9. Jew Telegraphing the Emancipation Proclamation

In 1863, in the midst of the Civil War, eight telegraphers staffed the Union Army’s telegraph office in Washington DC. One of the young telegraphers was a 19 year old Jew from Bohemia named Edward Rosewater. Rosewater described the president in letters to his fiancé Leah: “Every morning about 8 o’clock (Pres. Lincoln) comes in to read Dispatches which are copied into books…. His house being near to this, he is here often. Sometimes, he tells an anecdote, or reads as Story aloud and laughs [You could hear him ½ mile].”

Edward Rosewater

Rosewater was present on January 1, 1863, when Lincoln signed a historic decree, and declared “I never in my life felt more certain that I was doing right than I do in signing this paper.” It was the Emancipation Proclamation, freeing over 3 million slaves. A few hours later, as Pres. Lincoln watched, Rosewater typed the document into the telegraph’s machinery, sending it far and wide throughout the country. “And upon this act,” Rosewater typed, “sincerely believed to be an act of justice, warranted by the Constitution, upon military necessity, I invoke the considerate judgment of mankind, and the gracious favor of Almighty God.”

10. Death and Remembrance

Abraham and Mary Lincoln were ardent theatre-goers. Surprisingly, they seem to have particularly enjoyed plays with Jewish themes. In the years before Lincoln’s assassination they watched a play called Gamea, or The Jewish Mother and enjoyed it so much they went back to see it again a few days later. They also watched The Merchant of Venice and a Leah, the Forsaken about a Jewish woman facing down prejudice and persecution.

On April 14, 1865, the Lincolns were watching a play in Washington DC’s Ford Theatre when Lincoln was gunned down by John Wilkes Booth, an enraged and unbalanced actor. Later, Mary Todd Lincoln said Abraham had just a few minutes earlier said that he hoped one day they could travel to visit the land of Israel together.

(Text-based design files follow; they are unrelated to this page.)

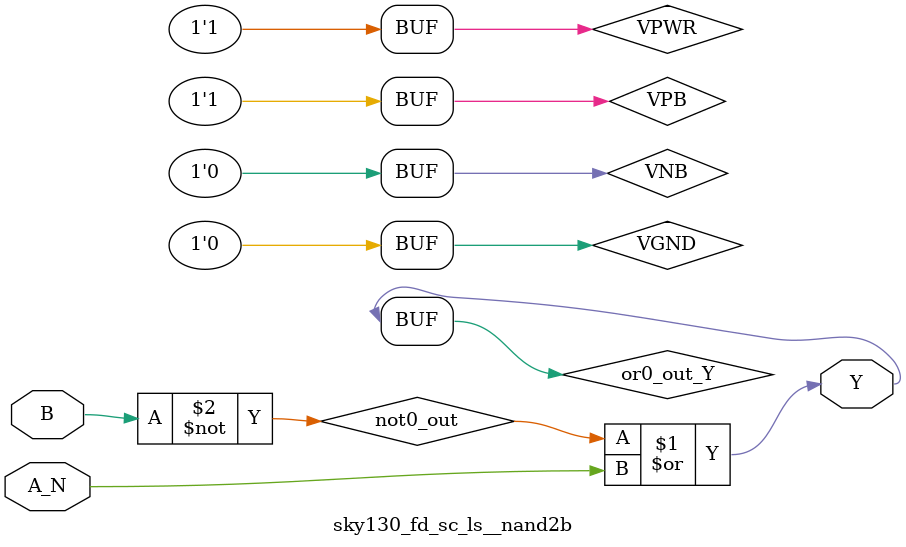
<source format=v>
/*
 * Copyright 2020 The SkyWater PDK Authors
 *
 * Licensed under the Apache License, Version 2.0 (the "License");
 * you may not use this file except in compliance with the License.
 * You may obtain a copy of the License at
 *
 *     https://www.apache.org/licenses/LICENSE-2.0
 *
 * Unless required by applicable law or agreed to in writing, software
 * distributed under the License is distributed on an "AS IS" BASIS,
 * WITHOUT WARRANTIES OR CONDITIONS OF ANY KIND, either express or implied.
 * See the License for the specific language governing permissions and
 * limitations under the License.
 *
 * SPDX-License-Identifier: Apache-2.0
*/


`ifndef SKY130_FD_SC_LS__NAND2B_BEHAVIORAL_V
`define SKY130_FD_SC_LS__NAND2B_BEHAVIORAL_V

/**
 * nand2b: 2-input NAND, first input inverted.
 *
 * Verilog simulation functional model.
 */

`timescale 1ns / 1ps
`default_nettype none

`celldefine
module sky130_fd_sc_ls__nand2b (
    Y  ,
    A_N,
    B
);

    // Module ports
    output Y  ;
    input  A_N;
    input  B  ;

    // Module supplies
    supply1 VPWR;
    supply0 VGND;
    supply1 VPB ;
    supply0 VNB ;

    // Local signals
    wire not0_out ;
    wire or0_out_Y;

    //  Name  Output     Other arguments
    not not0 (not0_out , B              );
    or  or0  (or0_out_Y, not0_out, A_N  );
    buf buf0 (Y        , or0_out_Y      );

endmodule
`endcelldefine

`default_nettype wire
`endif  // SKY130_FD_SC_LS__NAND2B_BEHAVIORAL_V
</source>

At least one Jewish doctor was among those who treated the wounded president: Charles H. Liebermann, a prominent Jewish doctor who was born in Russia and lived in Washington DC, where he’d helped create Georgetown University’s Medical School. Dr. Liebermann tried to pour brandy down Lincoln’s throat in a desperate effort to revive him, but was unsuccessful. Lincoln died the following day.

Among the millions who mourned the 16th President, many Jewish congregations held special services and composed prayers for their beloved president. When Lincoln’s coffin was paraded through the streets of New York, a local newspaper estimated that 7,000 Jews came out to pay their respects. In Springfield, Illinois, where Lincoln was buried on May 4, 1865, his old friend Julius Hammerslough closed his store and displayed a portrait of Lincoln with a declaration that captured what so many felt: “Millions bless thy name.”

Today, in addition to monuments to Abraham Lincoln in the United States, a beautiful street in central Jerusalem is named for Lincoln, a fitting tribute to the Jewish people’s gratitude to a president who championed and defended America’s Jews.

Books for further reading include:

Lincoln and the Jews: A History by Jonathan D. Sarna and Benjamin Shapell (2015).
The Presidents of the United States & the Jews by David G. Dalin & Alfred J. Kolatch (2000).
When General Grant Expelled the Jews by Jonathan D. Sarna (2012).
Team of Rivals: The Political Genius of Abraham Lincoln by Doris Kearns Goodwin (2006).